La partie de ping-pong médiatique qui oppose RIM au gouvernement indien semble continuer, et même reprendre de plus belle alors que se rapproche l’échéance du 31 janvier : l’Inde a donné jusqu’à cette date au fournisseur des services Blackberry pour lui propose une solution d’écoute légale des communications chiffrées.

La partie de ping-pong médiatique qui oppose RIM au gouvernement indien semble continuer, et même reprendre de plus belle alors que se rapproche l’échéance du 31 janvier : l’Inde a donné jusqu’à cette date au fournisseur des services Blackberry pour lui propose une solution d’écoute légale des communications chiffrées. 

Selon DNA India, RIM aurait mis sur la table une proposition basée sur le Cloud Computing qu’il mettrait à la disposition des opérateurs télécoms indiens. Une solution qui ne concernerait toutefois que les communications chiffrées liées au service Blackberry proposé en mode SaaS par ces opérateurs, et pas les communications d’entreprise transitant par un BES - Blackberry Enterprise Server.

Mais, à la suite d’inquiétudes portant sur d'éventuelles fuites de données en clair vers le reste du monde, le ministère indien de l’Intérieur aurait demandé des modifications. Et, selon l’Economic Times of India, RIM aurait alors proposé la mise en place d’un système d’analyse de trafic réseau, accessible dans ses locaux en Inde. Un système capable de déchiffrement des données, selon le ministère de l’Intérieur du pays. 

Début décembre, Nokia a choisi la voie de la coopération avec les autorités indiennes, proposant la mise en place d’un serveur local pour ses services de mail en mode «push». Avec, à la clé, des capacités d’interception légale. Le Finlandais a toutefois assuré que les interceptions ne sortiraient pas du cadre strict de la loi.

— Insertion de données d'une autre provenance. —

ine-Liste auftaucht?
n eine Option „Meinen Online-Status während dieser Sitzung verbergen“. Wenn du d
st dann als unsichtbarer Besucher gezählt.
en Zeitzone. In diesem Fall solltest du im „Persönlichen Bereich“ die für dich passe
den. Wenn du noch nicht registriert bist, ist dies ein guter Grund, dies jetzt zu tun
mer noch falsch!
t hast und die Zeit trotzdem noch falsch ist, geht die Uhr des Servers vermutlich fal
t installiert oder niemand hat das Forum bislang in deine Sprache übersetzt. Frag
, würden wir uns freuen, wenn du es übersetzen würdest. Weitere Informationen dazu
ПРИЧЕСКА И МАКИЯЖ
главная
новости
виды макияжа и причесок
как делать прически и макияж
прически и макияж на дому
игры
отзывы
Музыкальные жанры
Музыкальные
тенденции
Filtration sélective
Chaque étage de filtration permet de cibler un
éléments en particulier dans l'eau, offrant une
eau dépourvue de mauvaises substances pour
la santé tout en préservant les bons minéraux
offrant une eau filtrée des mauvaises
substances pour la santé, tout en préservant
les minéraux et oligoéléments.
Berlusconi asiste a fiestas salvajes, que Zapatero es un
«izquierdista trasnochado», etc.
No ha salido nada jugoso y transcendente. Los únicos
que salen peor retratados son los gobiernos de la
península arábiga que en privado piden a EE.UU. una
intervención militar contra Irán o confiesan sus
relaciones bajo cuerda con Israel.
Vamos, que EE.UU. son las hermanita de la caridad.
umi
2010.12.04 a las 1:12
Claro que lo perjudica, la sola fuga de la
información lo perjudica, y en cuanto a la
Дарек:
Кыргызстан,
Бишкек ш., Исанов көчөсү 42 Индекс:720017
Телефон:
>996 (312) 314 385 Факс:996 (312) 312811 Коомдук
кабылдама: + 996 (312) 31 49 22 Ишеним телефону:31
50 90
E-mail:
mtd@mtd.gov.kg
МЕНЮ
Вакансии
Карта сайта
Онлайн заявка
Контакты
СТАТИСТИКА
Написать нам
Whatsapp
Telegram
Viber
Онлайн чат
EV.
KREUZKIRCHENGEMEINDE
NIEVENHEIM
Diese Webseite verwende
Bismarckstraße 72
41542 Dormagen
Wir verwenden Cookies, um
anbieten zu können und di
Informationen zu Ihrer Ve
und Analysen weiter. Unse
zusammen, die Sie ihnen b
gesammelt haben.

Mais, dans le sous-continent, le débat va au-delà. Le gouvernement menace d’interdiction les services 3G non vocaux - mais aussi de visiophonie - si les opérateurs ne parviennent pas à faire la démonstration de capacités d’interception légale en temps réel. Des services pour lesquels les licences ont été distribuées au printemps 2010... L’opérateur Airtel ne prévoit d’ailleurs pas d’ouvrir son réseau 3G avant 2011.

Enfin, alors que l’Inde affiche un degré de préoccupation rarement vu vis-à-vis de la sécurité des réseaux de communication électronique, Nokia Siemens a récemment indiqué qu’il serait «impossible» de répondre aux exigences du gouvernement pour ses équipements d’infrastructure. Celles-ci prévoient notamment la mise à disposition des détails de conception et du code source des équipements à la recherche d’éventuelles portes dérobées. Selon le Times of India, l’Inde aurait d’ailleurs récemment empêché l’achat d’équipements télécoms signés Huawei ou ZTE par des opérateurs indiens, par crainte d’espionnage.